Aardman co-founders Peter Lord and David Sproxton, the company’s star director Nick Park and Executive Creative Director Sarah Cox hit the Annecy International Animation Film Festival on Sunday for a masterclass celebrating the studio’s 50th anniversary.
There were plenty of anecdotes but the 90-minute talk also looked to the present and future of the award-winning studio behind stop-motion box office break out Chicken Run; Oscar-winner Wallace & Gromit: The Curse of the Were-Rabbit and the Shaun The Sheep series among many beloved films and shows.
Cox took the opportunity to announce the BBC-commissioned stop-motion and 2D animated series Let’s Go Timmy! set against the backdrop of Mossy Bottom.
The 30 x 5 minutes episodes sees Bitzer the sheep dog tasked with getting Timmy and his two best friends, Yabba and Apricot, to Mossy Bottom School safe and on time each morning against the odds, with the group regularly side-tracked on route.
The series is directed by Merlin Crossingham and Daniel Bins and produced by Stephanie Miller with Lucy Pryke, the Commissioning Executive for the BBC.
Cox also revealed new production The Almost (Untold) Story Of Danger Delilah, adapted from Once Upon an Alphabet by Oliver Jeffers.
“We’re coming towards the end of our development phase… we’re working very excitingly with an Irish illustrator and writer, Oliver Jeffers, taking some of his characters from his alphabet stories,” said Cox.
She said Lord, Aardman director Åsa Lukander and Senior Development Executive James Higginson had created “a whole new story” from the book and its characters.

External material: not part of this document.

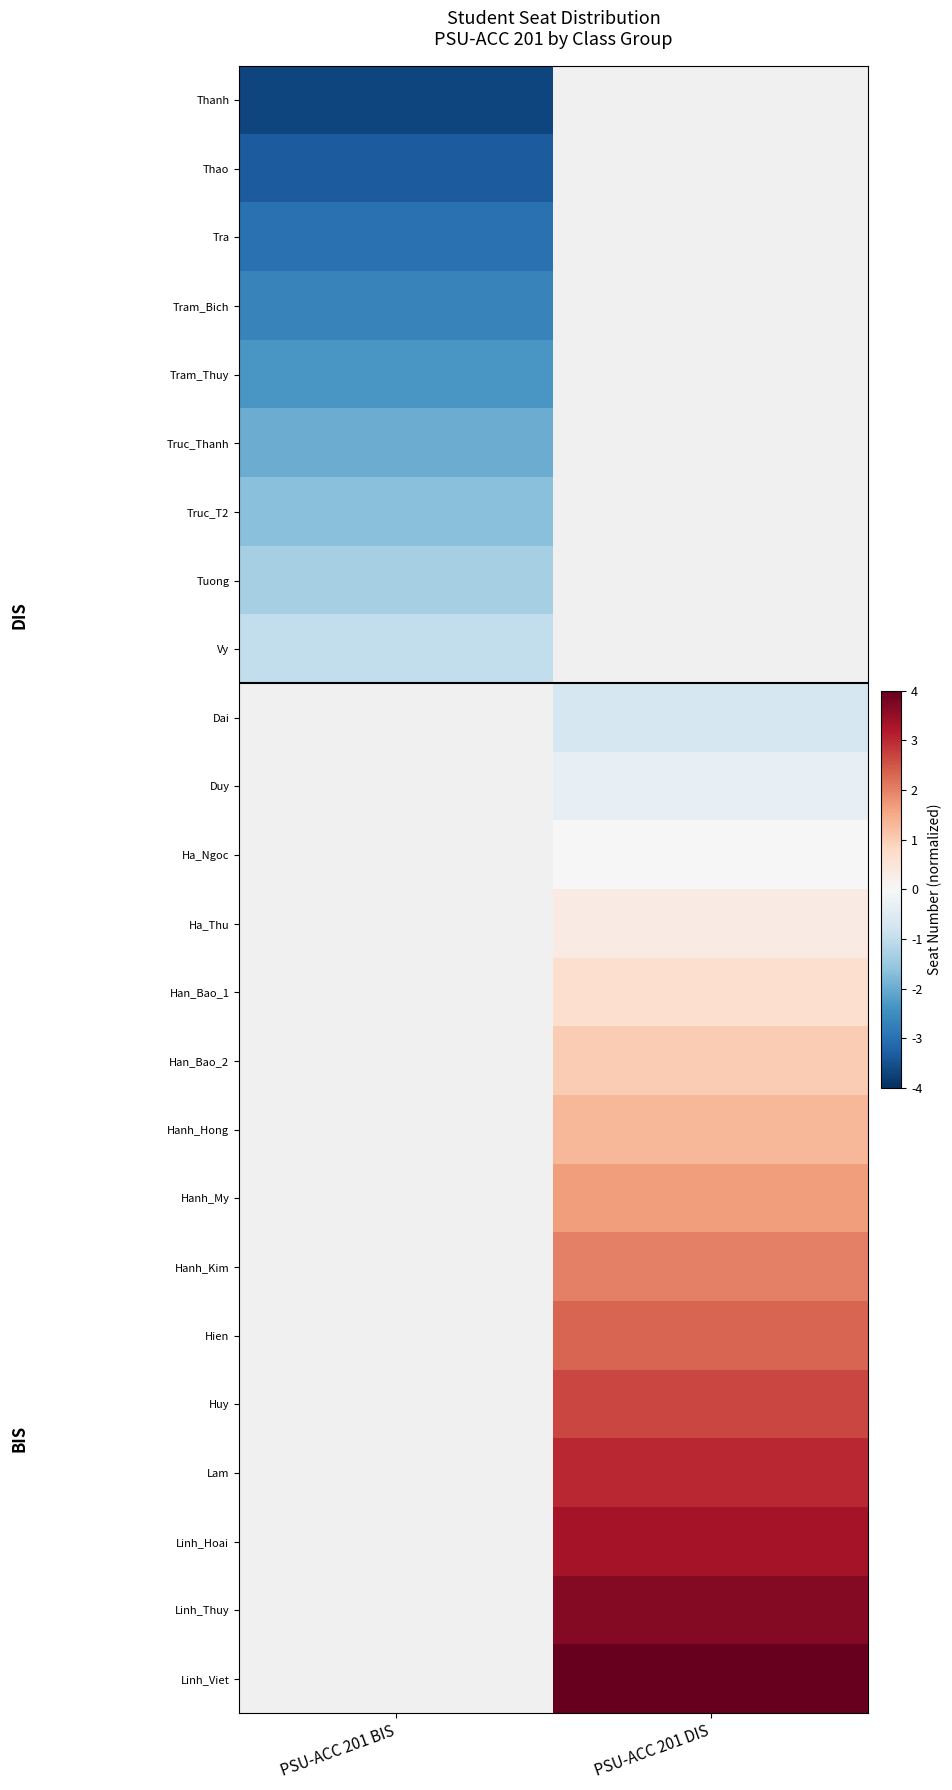

What is the greatest value displayed?

4.0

“The script is by Pete. It’s about Danger Delilah, a girl who realises her world’s starting to disappear and then that she is a character in someone else’s story that they’re forgetting about… So she has to literally seize the narrative and rewrite her own story. We’ve just finished a phase of development, so we’ll be ready to start pitching it soon,” said Cox.
In other project updates, Cox was joined on stage by Phil Rynda, Director of Original Animation at The Pokémon Company International, to talk about their previously announced joint project Pokémon Tales: The Misadventures of Sirfetch’d & Pichu and reveal never-before-seen footage of the protagonists.
Rynda also revealed that the adventure will unfold in Pokémon’s Galar region, which shares many geographical similarities with the real-world of the UK.
“The Misadventures of Sirfetch’d & Pichu is a comedy adventure series. And it’s incredible. The team at Aardman has really brought it to life. It’s set in the region of Galar, so if you know the games, it’s featured in our sword and shield games. And the coolest thing about the show is that it’s a Pokemon story told from the perspective of Pokemon through the Aardman lens and it’s just a dream come true,” said Rynda.
Earlier in the masterclass, Lord and Sproxton recounted how they had first met as 12-year-olds at school.
“When we were about 16, we started animating for fun. And then we were in the right place at the right time, and we were lucky, we got to have a piece of our work shown on British TV,” said Sproxton referring to a series of simple 2D animations about a clumsy wannabe superhero called Aardman.
“Because when we were 16, we thought that an aardvark was a very funny name for an animal, we took the Aard and the man of Superman made a superhero that we called Aardman.”
When the BBC asked who they should make out the payment cheque to, the pair replied Aardman Productions and the name stuck.
In a wide-ranging talk, the pair looked at their early foray into clay figures with children’s TV character Morph, which put the company the map, as well as their experimentation with animation for adults with their dark 1986 short Babylon.
Sproxton talked about the role Channel 4 played in bolstering UK animation.
“Channel 4 came on air in 1982 with a remit to make very, very different television. And one of the things they did was commission animated films outside the children’s audience, so adult films.”
Another development at the time had been connecting with Park, who had reached out to them while a student at the National Film and Television School, and was working on his graduation film which would become Wallace & Gromit: A Grand Day Out.
“At that point, he’d shot about six minutes of it… the deal we did was Nick would come and work with us to help us on Babylon and we would then help on the graduation film,” recounted Sproxton.
Lord added: “When we saw Nick, his early work, we thought, ‘Wow, this guy’s good. You know, he could do well. Then he came to Aardman and in about a year he was like a superstar because he’s a very effective guy.”